TASK GOAL: Reply with the data below, repeated exactly in full.

EXTRACTED DATA:
Start of Block

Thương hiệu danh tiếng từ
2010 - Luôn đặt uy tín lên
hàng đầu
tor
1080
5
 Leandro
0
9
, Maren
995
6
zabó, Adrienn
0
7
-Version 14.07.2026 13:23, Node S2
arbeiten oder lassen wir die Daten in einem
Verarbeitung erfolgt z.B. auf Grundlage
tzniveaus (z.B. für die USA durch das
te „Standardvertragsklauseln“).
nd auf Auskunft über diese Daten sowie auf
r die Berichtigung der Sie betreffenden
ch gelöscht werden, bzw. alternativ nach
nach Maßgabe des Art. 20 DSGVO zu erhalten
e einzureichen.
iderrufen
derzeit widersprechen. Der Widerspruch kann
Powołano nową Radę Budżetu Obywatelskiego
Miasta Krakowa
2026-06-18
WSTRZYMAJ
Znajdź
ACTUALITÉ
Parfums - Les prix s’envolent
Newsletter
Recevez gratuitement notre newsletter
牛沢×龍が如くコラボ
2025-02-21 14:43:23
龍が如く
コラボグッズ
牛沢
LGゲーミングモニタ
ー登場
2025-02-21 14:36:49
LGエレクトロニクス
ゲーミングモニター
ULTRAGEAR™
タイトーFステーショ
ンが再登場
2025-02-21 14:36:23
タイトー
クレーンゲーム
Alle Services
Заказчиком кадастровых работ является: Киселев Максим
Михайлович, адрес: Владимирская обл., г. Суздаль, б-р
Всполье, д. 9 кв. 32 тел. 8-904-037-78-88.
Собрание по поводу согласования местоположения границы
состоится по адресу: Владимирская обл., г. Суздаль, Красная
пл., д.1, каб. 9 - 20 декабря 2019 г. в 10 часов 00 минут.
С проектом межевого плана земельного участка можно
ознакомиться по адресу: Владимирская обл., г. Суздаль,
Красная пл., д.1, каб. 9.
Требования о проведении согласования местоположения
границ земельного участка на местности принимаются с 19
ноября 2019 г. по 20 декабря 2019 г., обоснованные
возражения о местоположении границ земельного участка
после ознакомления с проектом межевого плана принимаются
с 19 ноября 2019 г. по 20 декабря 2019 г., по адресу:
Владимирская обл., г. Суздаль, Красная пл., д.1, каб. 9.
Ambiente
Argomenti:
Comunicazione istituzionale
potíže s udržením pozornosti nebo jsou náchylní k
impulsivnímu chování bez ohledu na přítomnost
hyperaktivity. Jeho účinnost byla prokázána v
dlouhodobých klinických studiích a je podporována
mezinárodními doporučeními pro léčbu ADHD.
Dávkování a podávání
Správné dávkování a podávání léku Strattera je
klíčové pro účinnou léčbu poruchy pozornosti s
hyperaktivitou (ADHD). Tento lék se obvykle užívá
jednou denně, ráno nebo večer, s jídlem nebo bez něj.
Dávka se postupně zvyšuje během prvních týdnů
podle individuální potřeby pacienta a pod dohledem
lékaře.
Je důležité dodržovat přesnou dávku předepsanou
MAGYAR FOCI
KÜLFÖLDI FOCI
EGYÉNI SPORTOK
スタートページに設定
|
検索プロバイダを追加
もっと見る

End of Block

ANSWER FOR THIS EXERCISE:
Thương hiệu danh tiếng từ
2010 - Luôn đặt uy tín lên
hàng đầu
tor
1080
5
 Leandro
0
9
, Maren
995
6
zabó, Adrienn
0
7
-Version 14.07.2026 13:23, Node S2
arbeiten oder lassen wir die Daten in einem
Verarbeitung erfolgt z.B. auf Grundlage
tzniveaus (z.B. für die USA durch das
te „Standardvertragsklauseln“).
nd auf Auskunft über diese Daten sowie auf
r die Berichtigung der Sie betreffenden
ch gelöscht werden, bzw. alternativ nach
nach Maßgabe des Art. 20 DSGVO zu erhalten
e einzureichen.
iderrufen
derzeit widersprechen. Der Widerspruch kann
Powołano nową Radę Budżetu Obywatelskiego
Miasta Krakowa
2026-06-18
WSTRZYMAJ
Znajdź
ACTUALITÉ
Parfums - Les prix s’envolent
Newsletter
Recevez gratuitement notre newsletter
牛沢×龍が如くコラボ
2025-02-21 14:43:23
龍が如く
コラボグッズ
牛沢
LGゲーミングモニタ
ー登場
2025-02-21 14:36:49
LGエレクトロニクス
ゲーミングモニター
ULTRAGEAR™
タイトーFステーショ
ンが再登場
2025-02-21 14:36:23
タイトー
クレーンゲーム
Alle Services
Заказчиком кадастровых работ является: Киселев Максим
Михайлович, адрес: Владимирская обл., г. Суздаль, б-р
Всполье, д. 9 кв. 32 тел. 8-904-037-78-88.
Собрание по поводу согласования местоположения границы
состоится по адресу: Владимирская обл., г. Суздаль, Красная
пл., д.1, каб. 9 - 20 декабря 2019 г. в 10 часов 00 минут.
С проектом межевого плана земельного участка можно
ознакомиться по адресу: Владимирская обл., г. Суздаль,
Красная пл., д.1, каб. 9.
Требования о проведении согласования местоположения
границ земельного участка на местности принимаются с 19
ноября 2019 г. по 20 декабря 2019 г., обоснованные
возражения о местоположении границ земельного участка
после ознакомления с проектом межевого плана принимаются
с 19 ноября 2019 г. по 20 декабря 2019 г., по адресу:
Владимирская обл., г. Суздаль, Красная пл., д.1, каб. 9.
Ambiente
Argomenti:
Comunicazione istituzionale
potíže s udržením pozornosti nebo jsou náchylní k
impulsivnímu chování bez ohledu na přítomnost
hyperaktivity. Jeho účinnost byla prokázána v
dlouhodobých klinických studiích a je podporována
mezinárodními doporučeními pro léčbu ADHD.
Dávkování a podávání
Správné dávkování a podávání léku Strattera je
klíčové pro účinnou léčbu poruchy pozornosti s
hyperaktivitou (ADHD). Tento lék se obvykle užívá
jednou denně, ráno nebo večer, s jídlem nebo bez něj.
Dávka se postupně zvyšuje během prvních týdnů
podle individuální potřeby pacienta a pod dohledem
lékaře.
Je důležité dodržovat přesnou dávku předepsanou
MAGYAR FOCI
KÜLFÖLDI FOCI
EGYÉNI SPORTOK
スタートページに設定
|
検索プロバイダを追加
もっと見る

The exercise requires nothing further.